Dampak dari penataan yang telah dilakukan selama setahun lebih, pengunjung pun mengalami peningkatan karena semakin banyak warga kota Larantuka yang bertamasya ke tempat ini saat hari libur.
“Tempatnya sudah bagus karena ada jalan mengelilingi hutan bakau yang terbuat dari papan,” kata Emanuel Desi Allan, warga kota Larantuka, Flores Timur, Nusa Tenggara Timur, Minggu (22/12/2019).

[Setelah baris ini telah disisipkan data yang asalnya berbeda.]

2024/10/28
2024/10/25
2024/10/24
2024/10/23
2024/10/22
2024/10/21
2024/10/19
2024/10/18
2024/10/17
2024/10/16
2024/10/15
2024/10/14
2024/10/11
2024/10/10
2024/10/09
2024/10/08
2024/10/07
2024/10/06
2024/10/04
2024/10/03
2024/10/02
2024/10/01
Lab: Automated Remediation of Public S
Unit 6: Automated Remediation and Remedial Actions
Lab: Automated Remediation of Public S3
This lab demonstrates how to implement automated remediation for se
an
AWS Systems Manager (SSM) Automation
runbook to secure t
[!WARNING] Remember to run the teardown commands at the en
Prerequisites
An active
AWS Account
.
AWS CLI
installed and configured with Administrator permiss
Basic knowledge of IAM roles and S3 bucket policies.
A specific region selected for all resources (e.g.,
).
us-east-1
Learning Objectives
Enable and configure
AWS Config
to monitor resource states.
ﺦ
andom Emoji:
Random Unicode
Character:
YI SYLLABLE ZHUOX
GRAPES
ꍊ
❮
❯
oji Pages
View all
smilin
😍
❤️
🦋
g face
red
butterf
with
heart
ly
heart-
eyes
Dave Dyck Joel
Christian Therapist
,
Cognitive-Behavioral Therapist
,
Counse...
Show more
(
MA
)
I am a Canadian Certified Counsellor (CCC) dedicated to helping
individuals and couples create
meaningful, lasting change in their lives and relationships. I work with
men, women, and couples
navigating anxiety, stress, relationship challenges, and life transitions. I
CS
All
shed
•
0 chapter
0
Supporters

Saat ditemui di lokasi Wai Platin, Desi menyebutkan, pengunjung pun bisa berfoto ria di atas jalan dengan latar belakang laut dan hutan bakau serta bisa menaiki menara di tengah hutan bakau.

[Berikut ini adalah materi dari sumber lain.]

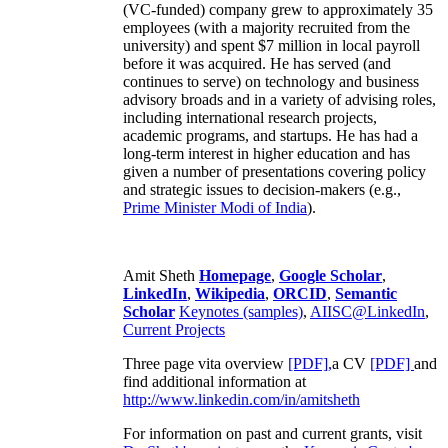
(VC-funded) company grew to approximately 35
employees (with a majority recruited from the
university) and spent $7 million in local payroll
before it was acquired. He has served (and
continues to serve) on technology and business
advisory broads and in a variety of advising roles,
including international research projects,
academic programs, and startups. He has had a
long-term interest in higher education and has
given a number of presentations covering policy
and strategic issues to decision-makers (e.g.,
Prime Minister
Modi of India
).
Amit Sheth
Homepage
,
Google Scholar
,
LinkedIn
,
Wikipedia
,
ORCID
,
Semantic
Scholar
Keynotes (samples)
,
AIISC@LinkedIn
,
Current Projects
Three page vita overview
[PDF],
a CV
[PDF]
and
find additional information at
http://www.linkedin.com/in/amitsheth
For information on past and current grants, visit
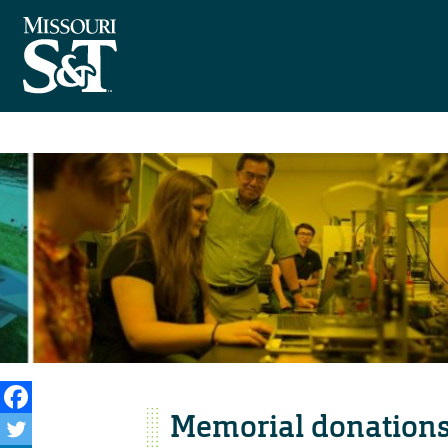
Memorial donations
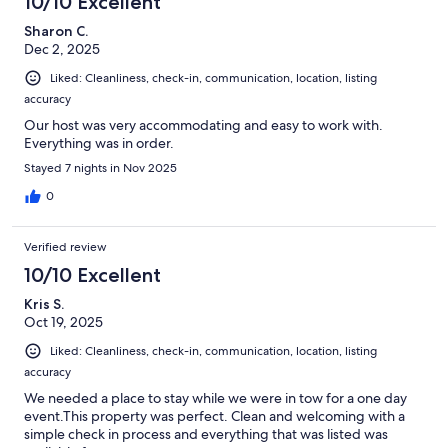
10/10 Excellent
Sharon C.
Dec 2, 2025
Liked: Cleanliness, check-in, communication, location, listing
accuracy
Our host was very accommodating and easy to work with.
Everything was in order.
Stayed 7 nights in Nov 2025
0
Verified review
10/10 Excellent
Kris S.
Oct 19, 2025
Liked: Cleanliness, check-in, communication, location, listing
accuracy
We needed a place to stay while we were in tow for a one day
event.This property was perfect. Clean and welcoming with a
simple check in process and everything that was listed was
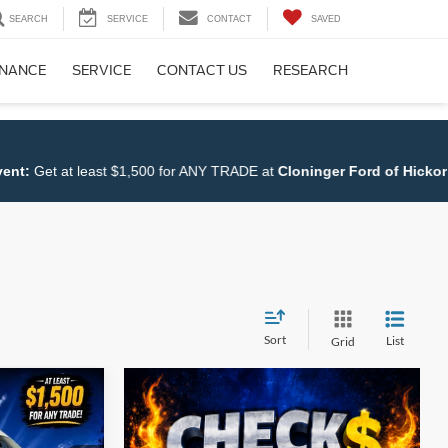
SEARCH
SERVICE
CONTACT
SAVED
INANCE
SERVICE
CONTACT US
RESEARCH
0 for ANY TRADE at
Cloninger Ford of Hickory
.
Shop NOW!!
Sort
List
Grid
$65,155
UST BETTER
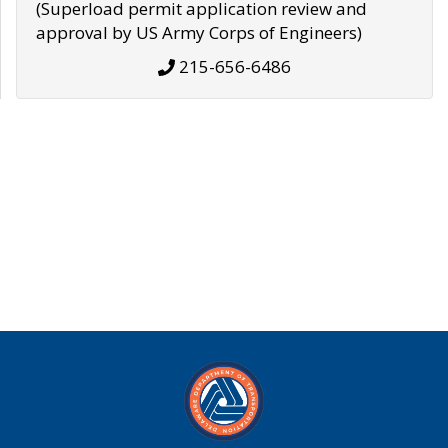
(Superload permit application review and
approval by US Army Corps of Engineers)
215-656-6486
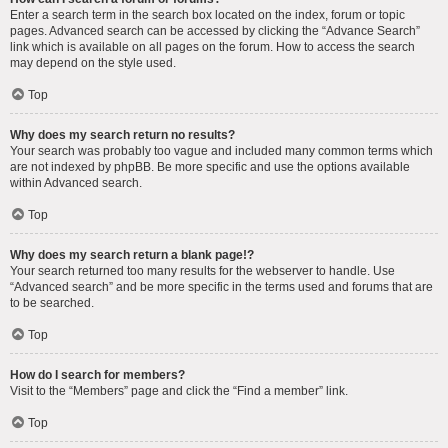
Enter a search term in the search box located on the index, forum or topic
pages. Advanced search can be accessed by clicking the “Advance Search”
link which is available on all pages on the forum. How to access the search
may depend on the style used.
Top
Why does my search return no results?
Your search was probably too vague and included many common terms which
are not indexed by phpBB. Be more specific and use the options available
within Advanced search.
Top
Why does my search return a blank page!?
Your search returned too many results for the webserver to handle. Use
“Advanced search” and be more specific in the terms used and forums that are
to be searched.
Top
How do I search for members?
Visit to the “Members” page and click the “Find a member” link.
Top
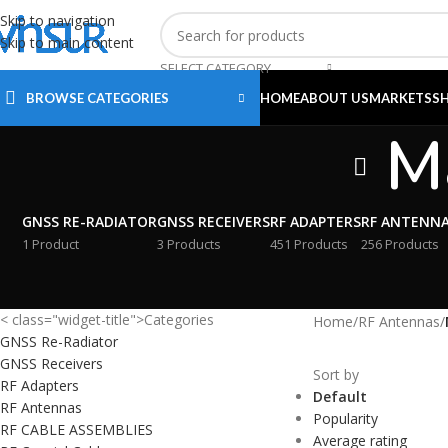
Skip to navigation
Skip to main content
SELECT CATEGORY
BROWSE CATEGORIES
HOME
ABOUT US
MARKETS
S
M
GNSS RE-RADIATOR
GNSS RECEIVERS
RF ADAPTERS
RF ANTENN
1 Product
3 Products
451 Products
256 Products
< class="widget-title">Categories
Home
/
RF Antennas
/
GNSS Re-Radiator
GNSS Receivers
Sort by
RF Adapters
Default
RF Antennas
Popularity
RF CABLE ASSEMBLIES
Average rating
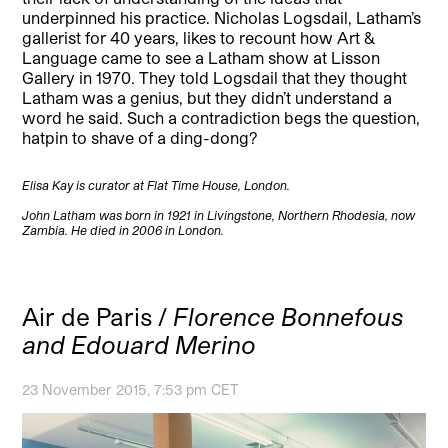
underpinned his practice. Nicholas Logsdail, Latham’s
gallerist for 40 years, likes to recount how Art &
Language came to see a Latham show at Lisson
Gallery in 1970. They told Logsdail that they thought
Latham was a genius, but they didn’t understand a
word he said. Such a contradiction begs the question,
hatpin to shave of a ding-dong?
Elisa Kay is curator at Flat Time House, London.
John Latham was born in 1921 in Livingstone, Northern Rhodesia, now
Zambia. He died in 2006 in London.
Air de Paris /
Florence Bonnefous
and Edouard Merino
23 November 2015, 7:53 pm CET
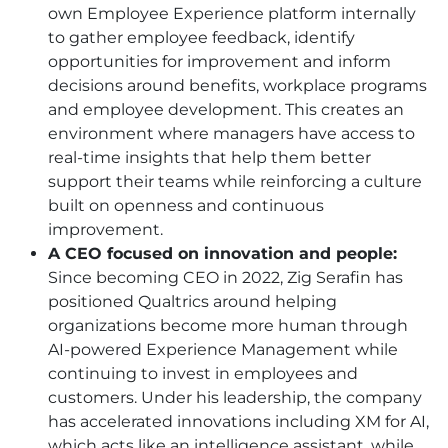
own Employee Experience platform internally
to gather employee feedback, identify
opportunities for improvement and inform
decisions around benefits, workplace programs
and employee development. This creates an
environment where managers have access to
real-time insights that help them better
support their teams while reinforcing a culture
built on openness and continuous
improvement.
A CEO focused on innovation and people:
Since becoming CEO in 2022, Zig Serafin has
positioned Qualtrics around helping
organizations become more human through
AI-powered Experience Management while
continuing to invest in employees and
customers. Under his leadership, the company
has accelerated innovations including XM for AI,
which acts like an intelligence assistant, while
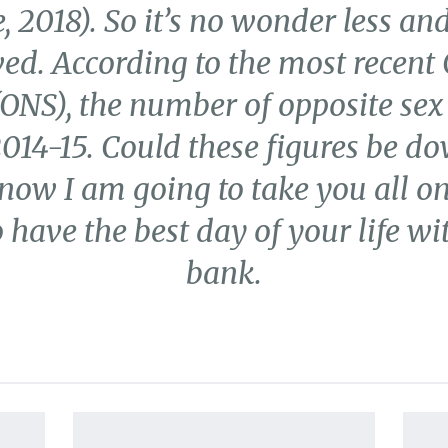
 2018). So it’s no wonder less and
ed. According to the most recent 
 (ONS), the number of opposite sex
14-15. Could these figures be dow
 now I am going to take you all 
 have the best day of your life wi
bank.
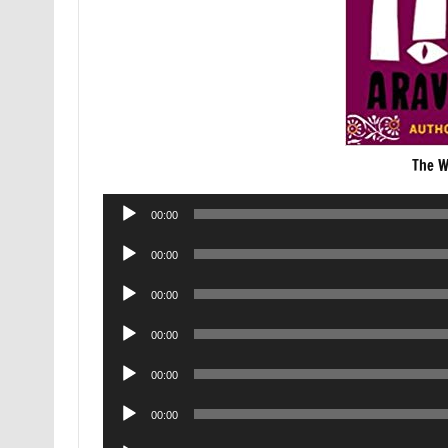
The W
Audio
00:00
Player
Audio
00:00
Player
Audio
00:00
Player
Audio
00:00
Player
Audio
00:00
Player
Audio
00:00
Player
Audio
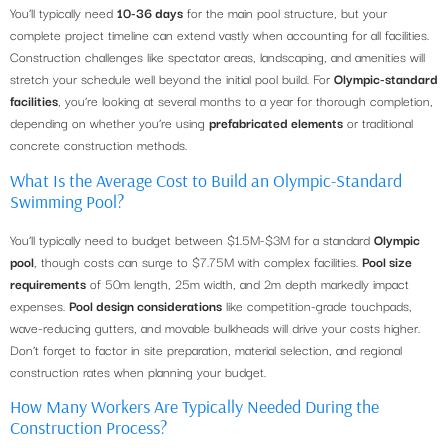
You’ll typically need
10-36 days
for the main pool structure, but your
complete project timeline can extend vastly when accounting for all facilities.
Construction challenges like spectator areas, landscaping, and amenities will
stretch your schedule well beyond the initial pool build. For
Olympic-standard
facilities
, you’re looking at several months to a year for thorough completion,
depending on whether you’re using
prefabricated elements
or traditional
concrete construction methods.
What Is the Average Cost to Build an Olympic-Standard
Swimming Pool?
You’ll typically need to budget between $1.5M-$3M for a standard
Olympic
pool
, though costs can surge to $7.75M with complex facilities.
Pool size
requirements
of 50m length, 25m width, and 2m depth markedly impact
expenses.
Pool design considerations
like competition-grade touchpads,
wave-reducing gutters, and movable bulkheads will drive your costs higher.
Don’t forget to factor in site preparation, material selection, and regional
construction rates when planning your budget.
How Many Workers Are Typically Needed During the
Construction Process?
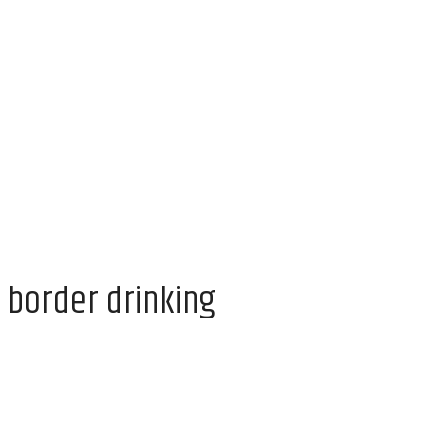
 border drinking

Selain itu, kata dia, pengunjung juga bisa mandi di kolam air panas yang mengalir dari gunung berapi yang mengandung belerang sehingga bisa untuk mengobati berbagai penyakit kulit.
“Tempatnya bagus sehingga kita selain bisa mandi di laut dan berfoto di hutan bakau, setelah itu bisa mandi air panas di lokasi ini. Biaya masuknya pun murah hanya Rp5 ribu per orang,” ungkapnya.
Selain itu, tambah Desi, tempat wisata ini relatif mudah dijangkau karena jaraknya hanya sekitar 5 kilometer saja arah barat kota Larantuka dan lokasinya persis di samping jalan negara trans Flores.
Dirinya berharap dinas Pariwisata Flotim bisa bisa memperluas tempat ini dan melakukan penataan lebih baik lagi agar bisa menampung banyak pengunjung yang datang.
“Kalau bisa tempatnya diperluas lagi sebab masih ada hutan bakau di kiri kanannya.Semakin luas semakin bagus tapi harus ada petugas di pantai yang mengawasi karena ada lokasi kolam lumpur,” ungkapnya.

Kepala Dinas Pariwisata dan Kebudayaan Flotim, Apolonia Corebima mengatakan, pihaknya melakukan penataan karena lokasi tersebut sejak dahulu terkenal menjadi tempat wisata warga kota Larantuka.
Berbagai upaya penataan, kata Nia sapaannya, terus dilakukan agar lokasi ini semakin baik dan ramai dikunjungi sehingga memberikan pendapatan bagi daerah dari retribusi yang dipungut.
“Kami libatkan anak-anak muda di sekitar lokasi wisata ini untuk menjaga kebersihan dan merawatnya. Petugas karcis dan parkir juga dari anak muda di sekitarnya agar mereka bisa menjaga tempat wisata ini,” pungkasnya.